As far as HARC is concerned, the important feature is that you pass on your request for time to a set of acceptors and these communicate with the resources on your behalf to make a reservation.

Through the power of Paxos, the acceptors can reliably respond to any request even if some of them disappear off the network while the request is being processed.

When the NGS first deployed HARC, we used acceptors maintained and run by Lousiana State University's Centre for Computation and Technology

These acceptors served us very well for many years but - as LSU staff moved on and the service was less heavily used - they slowly disappeared. Paxos allowed us to survive until the last acceptors started to fail. At this point, we went from a Highly Available Resource Co-allocator to a Hardly Available Resource Co-allocator.

We have to thank all those at LSU who provided the service and kept it going as long as it did but it was clear that if the NGS wanted to provide a HARC service, we needed to have our own network of acceptors.

We were fortunate that one of the NGS staff at Manchester was heavily involved in the initial HARC development. He was able to deploy a single NGS acceptor - enough to keep a service ticking over but not enough to provide all the Paxos goodness.

Oxford eResearch centre stepped in and offered to host a second acceptor.
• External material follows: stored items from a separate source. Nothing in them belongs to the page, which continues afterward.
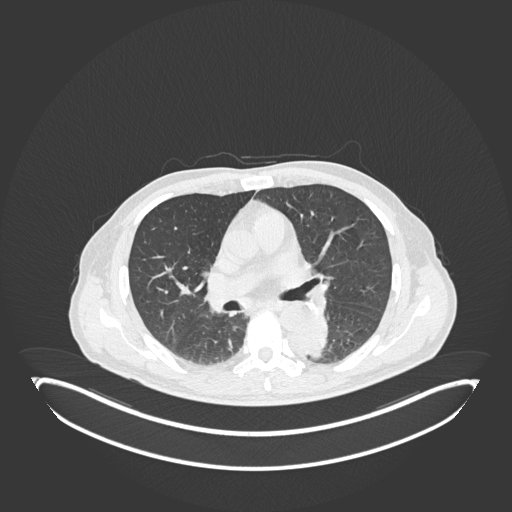
Chest CT, one axial slice; position 116 of 251 along the scan axis; reconstruction kernel B30f; lung window (W 1500 / L -600 HU); 512 × 512 image matrix. Male patient, age 72 years. From the clinical record (not read from this slice): clinical TNM (as recorded): T2b N0 M1.
Outlined on this slice (rectangle marked by the reading radiologist):
- lung tumour (recorded histology: adenocarcinoma): box from (x=286, y=315) to (x=330, y=363) px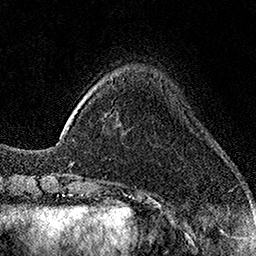
Breast MRI (dynamic contrast-enhanced), one axial slice; slice 35 of 160 in the series (ordered by position); cropped to one breast; dynamic contrast-enhanced series, time point 2 of 7 at this slice position (early post-contrast); 1.5 T; TE 3.5 ms, TR 7.2 ms; 1 mm slice thickness; 256 × 256 image matrix, field of view 165 × 165 mm. Female patient.
Outlined on this slice (semi-automatically segmented with operator editing):
- enhancing-tissue mask used for the functional tumour volume (all voxels passing the contrast-enhancement thresholds inside the analysis volume; usually the tumour): bounding box [x1, y1, x2, y2] px = [59, 137, 61, 139]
With the help of Manchester, the software was deployed to Oxford.

Both acceptors worked in isolation but we tried to get them to cooperate, both disappeared off the network. That does not really fit the definition of 'highly available'.

And this is why we are researching and developing.

As a first step, Manchester are deploying a pair of acceptors locally to investigate whatever weird combination of factors made it all go so horribly wrong.

While they do, Oxford are hosting a standalone acceptor - available for anyone who needs HARC. Anyone with a copy of the HARC client software can point it at the NGS acceptor by putting the following in the harc.properties file:

# The global V2.0 acceptor set, good for co-allocating UK NGS,
harc.client.acceptorset=global2
### harc.client.acceptor.global2.vidar=https://harc.vidar.ngs.manchester.ac.uk:9877/harc-acceptor
harc.client.acceptor.global2.oerc=https://harc.oerc.ox.ac.uk:9877/harc-acceptor
(Note that Manchester's acceptor is commented out in that fragment.)

When - and if - we solve the problem, we'll let you know.